Records provided Start Marker

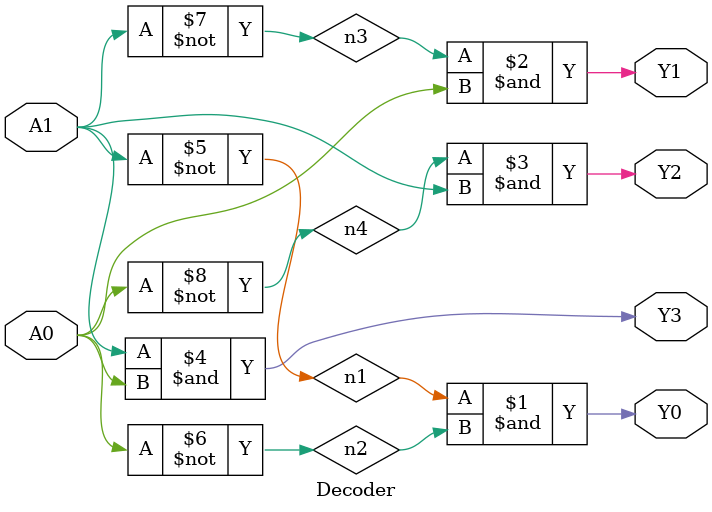
<source format=v>
`timescale 1ns / 1ps


module Decoder(input A1,input A0,output Y3,output Y2,output Y1,output Y0);
wire n1;
wire n2;
wire n3;
wire n4;
//00_y0
not(n1,A1);
not(n2,A0);
and(Y0,n1,n2);
//01_y1
not(n3,A1);
and(Y1,n3,A0);
//10_y2
not(n4,A0);
and(Y2,n4,A1);
//11_y3
and(Y3,A1,A0);
endmodule

</source>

Records provided End Marker

Could you retype exactly the lines above from the one containing "and(Y1,n3,A0);" through the last line of the records, both included, and nothing else?

§ **Written solution**:
and(Y1,n3,A0);
//10_y2
not(n4,A0);
and(Y2,n4,A1);
//11_y3
and(Y3,A1,A0);
endmodule

</source>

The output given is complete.